Creating and Managing Tables in Cassandra: A Complete Guide
Creating and managing tables in Cassandra using CQL
Introduction
In Apache Cassandra, data is organized into keyspaces and tables, similar to databases and tables in relational systems. However, unlike traditional RDBMS, Cassandra’s table design is focused on scalability and fast read/write performance across distributed nodes.
In this guide, you’ll learn how to create, alter, and manage tables in Cassandra using CQL (Cassandra Query Language), along with practical examples and performance tips.
In Cassandra, a table stores rows of data organized by a primary key. The primary key determines how data is distributed across the cluster and how efficiently it can be retrieved.
Partition Key: Determines how data is distributed across nodes.
Clustering Columns: Define the order of data within a partition.
Primary Key: Combination of partition and clustering keys that uniquely identify a row.
Example:
CREATE TABLE users (
user_id UUID PRIMARY KEY,
name text,
email text,
age int
);
This example creates a table named users with user_id as the partition key.
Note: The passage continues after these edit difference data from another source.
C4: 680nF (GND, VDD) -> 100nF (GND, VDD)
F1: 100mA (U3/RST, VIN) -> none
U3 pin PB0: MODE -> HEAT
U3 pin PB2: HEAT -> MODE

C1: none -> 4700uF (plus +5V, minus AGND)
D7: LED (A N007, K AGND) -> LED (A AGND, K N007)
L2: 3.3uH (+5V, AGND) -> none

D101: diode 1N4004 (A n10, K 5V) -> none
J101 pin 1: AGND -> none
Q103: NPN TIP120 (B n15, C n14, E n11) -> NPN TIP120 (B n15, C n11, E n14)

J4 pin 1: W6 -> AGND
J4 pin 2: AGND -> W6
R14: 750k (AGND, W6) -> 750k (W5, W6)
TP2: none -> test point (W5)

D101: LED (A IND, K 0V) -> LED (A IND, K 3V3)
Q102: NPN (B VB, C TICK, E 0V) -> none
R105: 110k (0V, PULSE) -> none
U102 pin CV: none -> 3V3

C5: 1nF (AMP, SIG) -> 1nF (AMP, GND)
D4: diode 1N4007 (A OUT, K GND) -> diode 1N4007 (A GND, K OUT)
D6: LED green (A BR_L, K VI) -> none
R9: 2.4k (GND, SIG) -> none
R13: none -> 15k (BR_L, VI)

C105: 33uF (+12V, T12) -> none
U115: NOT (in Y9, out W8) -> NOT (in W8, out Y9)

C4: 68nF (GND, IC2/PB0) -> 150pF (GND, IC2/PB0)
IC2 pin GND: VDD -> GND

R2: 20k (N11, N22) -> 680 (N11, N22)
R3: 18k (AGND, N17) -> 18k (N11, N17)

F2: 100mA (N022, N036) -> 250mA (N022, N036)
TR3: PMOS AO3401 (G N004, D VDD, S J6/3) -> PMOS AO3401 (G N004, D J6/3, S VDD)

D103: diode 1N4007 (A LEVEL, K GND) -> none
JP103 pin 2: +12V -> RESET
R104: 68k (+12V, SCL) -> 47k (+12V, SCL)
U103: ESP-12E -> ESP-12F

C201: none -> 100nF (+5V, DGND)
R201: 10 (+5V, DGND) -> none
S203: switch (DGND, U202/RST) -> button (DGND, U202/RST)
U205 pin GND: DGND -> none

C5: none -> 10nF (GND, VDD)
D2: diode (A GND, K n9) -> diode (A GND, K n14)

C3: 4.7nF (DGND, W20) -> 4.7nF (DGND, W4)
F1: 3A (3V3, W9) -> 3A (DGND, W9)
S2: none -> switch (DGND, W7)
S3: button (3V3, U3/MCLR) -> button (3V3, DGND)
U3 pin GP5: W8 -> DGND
Tables are created inside a keyspace. To start, create a keyspace first:
CREATE KEYSPACE company WITH replication = {'class': 'SimpleStrategy', 'replication_factor': 1};
USE company;
Now, create a table:
CREATE TABLE employees (
emp_id UUID PRIMARY KEY,
name text,
department text,
salary decimal
);
For advanced querying and clustering:
CREATE TABLE orders (
order_id UUID,
customer_id UUID,
order_date date,
amount double,
PRIMARY KEY (customer_id, order_date)
) WITH CLUSTERING ORDER BY (order_date DESC);
✅ Explanation:
customer_id = Partition key
order_date = Clustering key (sorted descending)
You can insert data using the INSERT statement:
INSERT INTO employees (emp_id, name, department, salary)
VALUES (uuid(), 'John Doe', 'IT', 60000);
To insert multiple rows:
INSERT INTO employees (emp_id, name, department, salary) VALUES (uuid(), 'Alice', 'HR', 55000);
INSERT INTO employees (emp_id, name, department, salary) VALUES (uuid(), 'Bob', 'Finance', 70000);
Cassandra supports powerful querying through CQL:
SELECT * FROM employees;
SELECT name, salary FROM employees WHERE emp_id = 1a2b3c4d-5e6f-7g8h-9i0j;
⚠️ Note: Queries must include the partition key — Cassandra does not allow arbitrary WHERE conditions like SQL databases.
UPDATE employees SET salary = 75000 WHERE emp_id = 1a2b3c4d-5e6f-7g8h-9i0j;
DELETE FROM employees WHERE emp_id = 1a2b3c4d-5e6f-7g8h-9i0j;
TRUNCATE employees;
You can modify an existing table structure using ALTER TABLE.
ALTER TABLE employees ADD experience int;
ALTER TABLE employees RENAME department TO dept;
ALTER TABLE employees DROP age;
To delete a table completely:
DROP TABLE employees;
To delete an entire keyspace (including all its tables):
DROP KEYSPACE company;
| Tip | Description |
|---|---|
| Use meaningful partition keys | Choose keys that evenly distribute data across nodes. |
| Avoid large partitions | Keep partition sizes below 100MB for optimal performance. |
| Design for queries | Model tables based on access patterns, not relationships. |
| Use clustering columns wisely | Define ordering for fast query performance. |
| Avoid schema changes in production | Plan schema early to prevent costly migrations. |
CREATE TABLE ecommerce.orders (
user_id UUID,
order_id UUID,
order_date timestamp,
total_amount double,
items list<text>,
PRIMARY KEY (user_id, order_date)
) WITH CLUSTERING ORDER BY (order_date DESC);
Query Example:
SELECT * FROM ecommerce.orders WHERE user_id = 1a2b3c4d ORDER BY order_date DESC;
This query returns all orders for a specific user, sorted by the most recent first.
Cassandra table creation and management revolve around understanding how data is partitioned and replicated across nodes. By following this guide, you can confidently create, query, and maintain Cassandra tables optimized for scalability and speed.
Designing your schema around query patterns and partitioning logic ensures high performance and reliability in distributed environments.